Short Answer
Overview
The phrase Solicit Prost/Other Payor appears primarily in the context of medical billing and healthcare revenue cycle management. It is a directive or step indicating that a healthcare provider should actively request payment from a patient’s prosthetic device insurance benefit (often abbreviated as “Prost” for prosthetic) or from another insurance payer (Other Payor) after the primary insurance has been billed and processed. This term is typically encountered in billing software, claim forms, or internal workflows when a claim for a prosthetic device or related durable medical equipment (DME) requires additional reimbursement efforts beyond the primary insurance.
History / Background
The need for separate solicitation of prosthetic benefits emerged with the expansion of health insurance coverage for prosthetic devices under programs such as Medicare Part B and many private insurance plans. Historically, prosthetic devices were often excluded or subject to separate benefit limits. As coverage evolved, billing systems began distinguishing between standard medical benefits and prosthetic-specific benefits. The term “Solicit Prost/Other Payor” likely developed as a shorthand in billing software to alert staff to pursue payment from a prosthetic benefit line or from a secondary payer when the primary insurance denies or partially pays. Its usage is informal and varies by organization, but it reflects the layered nature of healthcare reimbursement where different payers may cover different aspects of a patient’s care.
Importance and Impact
Correctly executing a “Solicit Prost/Other Payor” step is critical for healthcare providers to maximize reimbursement and reduce accounts receivable. Failure to solicit a prosthetic benefit or a secondary payer can result in unpaid balances that may be written off as bad debt. For patients, it helps ensure that their insurance benefits are fully utilized, potentially lowering out-of-pocket costs. The impact is particularly significant in prosthetic and orthotic practices, where devices can be expensive and coverage rules are complex. Proper solicitation also supports compliance with payer contracts and reduces the risk of claim denials due to untimely filing or missing information.
Why It Matters
For medical billing professionals, understanding when and how to solicit a prosthetic or other payor is essential for efficient revenue cycle management. It matters because many insurance plans have separate benefit categories for prosthetics, and failing to bill them correctly can lead to lost revenue. For patients, it matters because timely solicitation of all applicable payers can prevent surprise bills and ensure that the maximum allowable coverage is applied. In an era of increasing healthcare costs, every step that optimizes legitimate reimbursement helps both providers and patients.
Common Misconceptions
“Solicit Prost/Other Payor” means asking for illegal kickbacks or bribes.
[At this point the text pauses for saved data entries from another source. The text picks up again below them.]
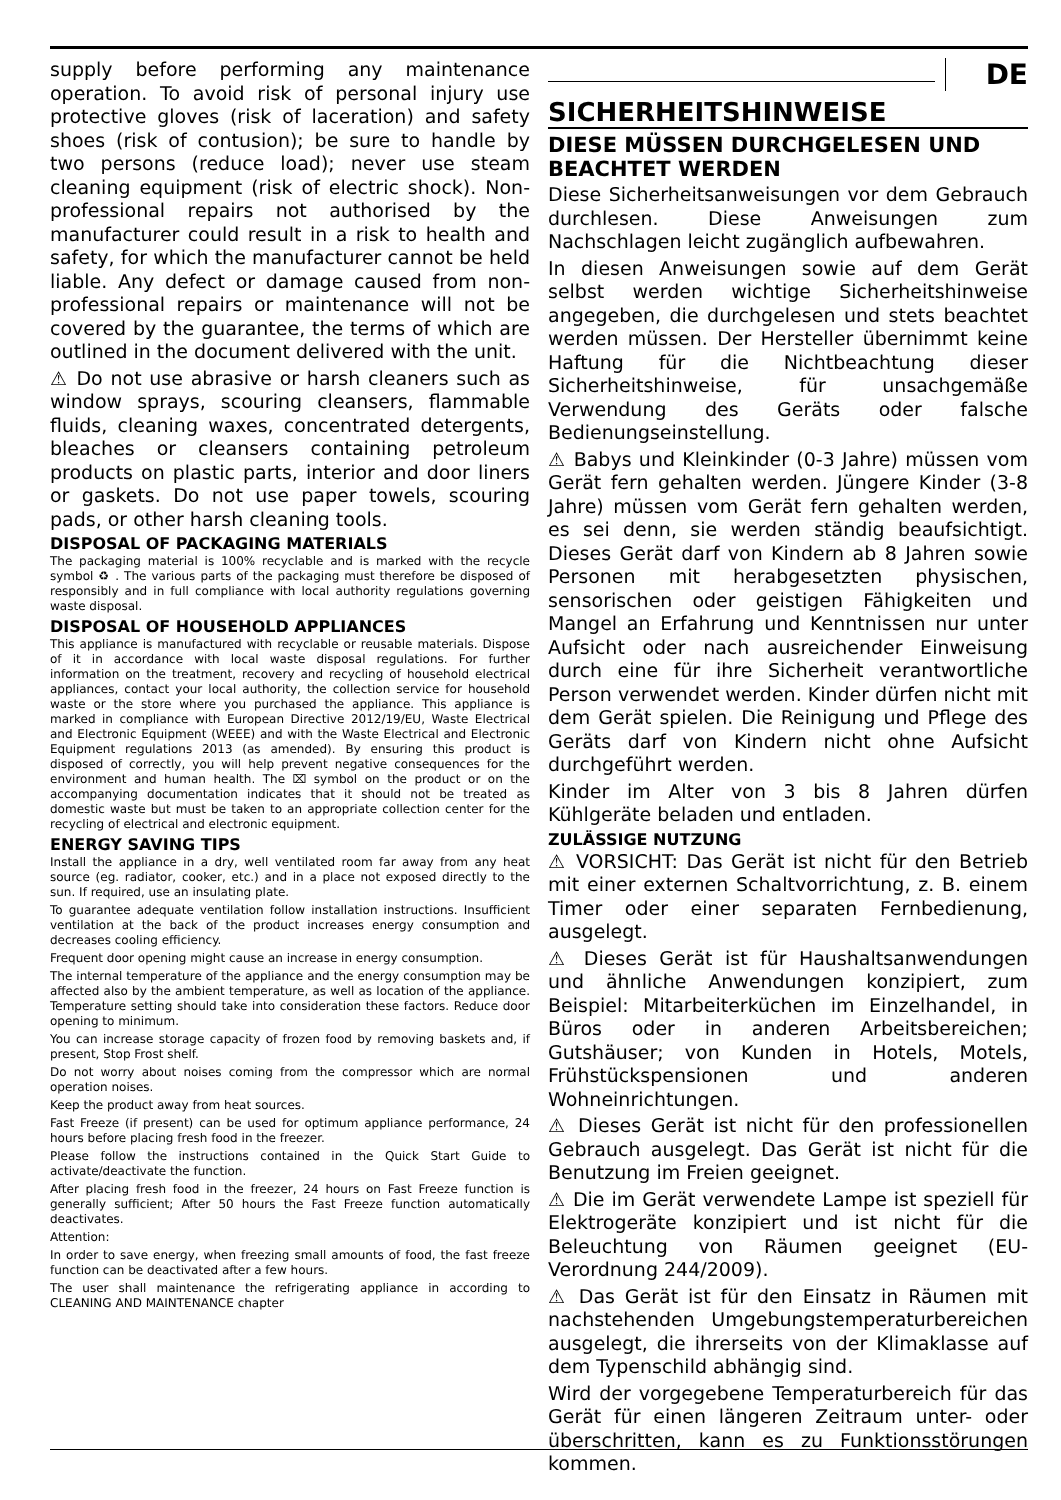supply before performing any maintenance operation. To avoid risk of personal injury use protective gloves (risk of laceration) and safety shoes (risk of contusion); be sure to handle by two persons (reduce load); never use steam cleaning equipment (risk of electric shock). Non-professional repairs not authorised by the manufacturer could result in a risk to health and safety, for which the manufacturer cannot be held liable. Any defect or damage caused from non-professional repairs or maintenance will not be covered by the guarantee, the terms of which are outlined in the document delivered with the unit.
⚠ Do not use abrasive or harsh cleaners such as window sprays, scouring cleansers, flammable fluids, cleaning waxes, concentrated detergents, bleaches or cleansers containing petroleum products on plastic parts, interior and door liners or gaskets. Do not use paper towels, scouring pads, or other harsh cleaning tools.
DISPOSAL OF PACKAGING MATERIALS
The packaging material is 100% recyclable and is marked with the recycle symbol ♻ . The various parts of the packaging must therefore be disposed of responsibly and in full compliance with local authority regulations governing waste disposal.
DISPOSAL OF HOUSEHOLD APPLIANCES
This appliance is manufactured with recyclable or reusable materials. Dispose of it in accordance with local waste disposal regulations. For further information on the treatment, recovery and recycling of household electrical appliances, contact your local authority, the collection service for household waste or the store where you purchased the appliance. This appliance is marked in compliance with European Directive 2012/19/EU, Waste Electrical and Electronic Equipment (WEEE) and with the Waste Electrical and Electronic Equipment regulations 2013 (as amended). By ensuring this product is disposed of correctly, you will help prevent negative consequences for the environment and human health. The ⌧ symbol on the product or on the accompanying documentation indicates that it should not be treated as domestic waste but must be taken to an appropriate collection center for the recycling of electrical and electronic equipment.
ENERGY SAVING TIPS
Install the appliance in a dry, well ventilated room far away from any heat source (eg. radiator, cooker, etc.) and in a place not exposed directly to the sun. If required, use an insulating plate.
To guarantee adequate ventilation follow installation instructions. Insufficient ventilation at the back of the product increases energy consumption and decreases cooling efficiency.
Frequent door opening might cause an increase in energy consumption.
The internal temperature of the appliance and the energy consumption may be affected also by the ambient temperature, as well as location of the appliance. Temperature setting should take into consideration these factors. Reduce door opening to minimum.
You can increase storage capacity of frozen food by removing baskets and, if present, Stop Frost shelf.
Do not worry about noises coming from the compressor which are normal operation noises.
Keep the product away from heat sources.
Fast Freeze (if present) can be used for optimum appliance performance, 24 hours before placing fresh food in the freezer.
Please follow the instructions contained in the Quick Start Guide to activate/deactivate the function.
After placing fresh food in the freezer, 24 hours on Fast Freeze function is generally sufficient; After 50 hours the Fast Freeze function automatically deactivates.
Attention:
In order to save energy, when freezing small amounts of food, the fast freeze function can be deactivated after a few hours.
The user shall maintenance the refrigerating appliance in according to CLEANING AND MAINTENANCE chapter
DE
SICHERHEITSHINWEISE
DIESE MÜSSEN DURCHGELESEN UND BEACHTET WERDEN
Diese Sicherheitsanweisungen vor dem Gebrauch durchlesen. Diese Anweisungen zum Nachschlagen leicht zugänglich aufbewahren.
In diesen Anweisungen sowie auf dem Gerät selbst werden wichtige Sicherheitshinweise angegeben, die durchgelesen und stets beachtet werden müssen. Der Hersteller übernimmt keine Haftung für die Nichtbeachtung dieser Sicherheitshinweise, für unsachgemäße Verwendung des Geräts oder falsche Bedienungseinstellung.
⚠ Babys und Kleinkinder (0-3 Jahre) müssen vom Gerät fern gehalten werden. Jüngere Kinder (3-8 Jahre) müssen vom Gerät fern gehalten werden, es sei denn, sie werden ständig beaufsichtigt. Dieses Gerät darf von Kindern ab 8 Jahren sowie Personen mit herabgesetzten physischen, sensorischen oder geistigen Fähigkeiten und Mangel an Erfahrung und Kenntnissen nur unter Aufsicht oder nach ausreichender Einweisung durch eine für ihre Sicherheit verantwortliche Person verwendet werden. Kinder dürfen nicht mit dem Gerät spielen. Die Reinigung und Pflege des Geräts darf von Kindern nicht ohne Aufsicht durchgeführt werden.
Kinder im Alter von 3 bis 8 Jahren dürfen Kühlgeräte beladen und entladen.
ZULÄSSIGE NUTZUNG
⚠ VORSICHT: Das Gerät ist nicht für den Betrieb mit einer externen Schaltvorrichtung, z. B. einem Timer oder einer separaten Fernbedienung, ausgelegt.
⚠ Dieses Gerät ist für Haushaltsanwendungen und ähnliche Anwendungen konzipiert, zum Beispiel: Mitarbeiterküchen im Einzelhandel, in Büros oder in anderen Arbeitsbereichen; Gutshäuser; von Kunden in Hotels, Motels, Frühstückspensionen und anderen Wohneinrichtungen.
⚠ Dieses Gerät ist nicht für den professionellen Gebrauch ausgelegt. Das Gerät ist nicht für die Benutzung im Freien geeignet.
⚠ Die im Gerät verwendete Lampe ist speziell für Elektrogeräte konzipiert und ist nicht für die Beleuchtung von Räumen geeignet (EU-Verordnung 244/2009).
⚠ Das Gerät ist für den Einsatz in Räumen mit nachstehenden Umgebungstemperaturbereichen ausgelegt, die ihrerseits von der Klimaklasse auf dem Typenschild abhängig sind.
Wird der vorgegebene Temperaturbereich für das Gerät für einen längeren Zeitraum unter- oder überschritten, kann es zu Funktionsstörungen kommen.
The term “solicit” here is used in a business context meaning to request payment or reimbursement, not to engage in unlawful solicitation. It is a standard part of medical billing language.
“Prost” refers to prosthetics only in the sense of artificial limbs.
While prosthetic limbs are a common example, “Prost” in this context can include any covered prosthetic device, including breast prostheses, ocular prostheses, and certain orthotic devices, depending on the payer’s definition.
Soliciting an “Other Payor” is optional or can be skipped without consequence.
Many insurance contracts require providers to bill all available payers before holding patients responsible. Skipping this step may violate payer agreements and lead to refund demands or network termination.
FAQ
Is 'Solicit Prost/Other Payor' a standard term used by all insurance companies?
No, it is an informal term used in billing workflows and software, not a standard insurance industry term. Different systems may use phrases like 'Bill Prosthetic Benefit' or 'Submit to Secondary Payer'.
What happens if I don't solicit the prosthetic benefit?
If a prosthetic benefit exists but is not billed, the provider may not receive payment for that portion, and the patient may be incorrectly billed for amounts the insurance would have covered. This can lead to write-offs and compliance issues.
Can 'Other Payor' refer to a patient's own payment?
Typically, 'Other Payor' refers to another insurance plan, not the patient. Patient payments are handled separately as patient responsibility. However, in some contexts, 'other payor' might include a third-party liability payer (e.g., auto insurance) if applicable.